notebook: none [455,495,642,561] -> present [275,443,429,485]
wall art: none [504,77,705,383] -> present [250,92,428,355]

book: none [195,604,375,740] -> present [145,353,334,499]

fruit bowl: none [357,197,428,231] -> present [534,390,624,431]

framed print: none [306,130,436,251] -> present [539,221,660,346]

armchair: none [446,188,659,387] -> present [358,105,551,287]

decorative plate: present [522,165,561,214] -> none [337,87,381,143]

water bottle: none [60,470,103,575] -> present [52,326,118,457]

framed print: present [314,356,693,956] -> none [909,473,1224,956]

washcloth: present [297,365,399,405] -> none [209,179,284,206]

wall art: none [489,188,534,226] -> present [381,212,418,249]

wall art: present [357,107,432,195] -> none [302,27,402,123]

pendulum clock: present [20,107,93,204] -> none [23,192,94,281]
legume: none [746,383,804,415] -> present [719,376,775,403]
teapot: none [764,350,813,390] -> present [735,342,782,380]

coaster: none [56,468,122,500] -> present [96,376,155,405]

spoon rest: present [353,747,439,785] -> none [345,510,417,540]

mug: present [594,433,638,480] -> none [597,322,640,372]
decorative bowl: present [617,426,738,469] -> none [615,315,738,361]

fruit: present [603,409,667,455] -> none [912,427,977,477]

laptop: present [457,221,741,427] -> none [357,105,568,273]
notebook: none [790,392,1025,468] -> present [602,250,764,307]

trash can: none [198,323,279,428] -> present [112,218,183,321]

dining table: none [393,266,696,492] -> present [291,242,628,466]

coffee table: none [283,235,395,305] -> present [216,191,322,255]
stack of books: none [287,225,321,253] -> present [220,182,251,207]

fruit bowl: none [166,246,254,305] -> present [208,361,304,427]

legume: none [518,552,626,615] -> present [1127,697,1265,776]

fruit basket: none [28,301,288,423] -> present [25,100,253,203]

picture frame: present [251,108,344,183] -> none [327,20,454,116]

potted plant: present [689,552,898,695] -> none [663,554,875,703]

===============

Please copy the material exactly, line for line.

notebook: none [455,495,642,561] -> present [275,443,429,485]
wall art: none [504,77,705,383] -> present [250,92,428,355]

book: none [195,604,375,740] -> present [145,353,334,499]

fruit bowl: none [357,197,428,231] -> present [534,390,624,431]

framed print: none [306,130,436,251] -> present [539,221,660,346]

armchair: none [446,188,659,387] -> present [358,105,551,287]

decorative plate: present [522,165,561,214] -> none [337,87,381,143]

water bottle: none [60,470,103,575] -> present [52,326,118,457]

framed print: present [314,356,693,956] -> none [909,473,1224,956]

washcloth: present [297,365,399,405] -> none [209,179,284,206]

wall art: none [489,188,534,226] -> present [381,212,418,249]

wall art: present [357,107,432,195] -> none [302,27,402,123]

pendulum clock: present [20,107,93,204] -> none [23,192,94,281]
legume: none [746,383,804,415] -> present [719,376,775,403]
teapot: none [764,350,813,390] -> present [735,342,782,380]

coaster: none [56,468,122,500] -> present [96,376,155,405]

spoon rest: present [353,747,439,785] -> none [345,510,417,540]

mug: present [594,433,638,480] -> none [597,322,640,372]
decorative bowl: present [617,426,738,469] -> none [615,315,738,361]

fruit: present [603,409,667,455] -> none [912,427,977,477]

laptop: present [457,221,741,427] -> none [357,105,568,273]
notebook: none [790,392,1025,468] -> present [602,250,764,307]

trash can: none [198,323,279,428] -> present [112,218,183,321]

dining table: none [393,266,696,492] -> present [291,242,628,466]

coffee table: none [283,235,395,305] -> present [216,191,322,255]
stack of books: none [287,225,321,253] -> present [220,182,251,207]

fruit bowl: none [166,246,254,305] -> present [208,361,304,427]

legume: none [518,552,626,615] -> present [1127,697,1265,776]

fruit basket: none [28,301,288,423] -> present [25,100,253,203]

picture frame: present [251,108,344,183] -> none [327,20,454,116]

potted plant: present [689,552,898,695] -> none [663,554,875,703]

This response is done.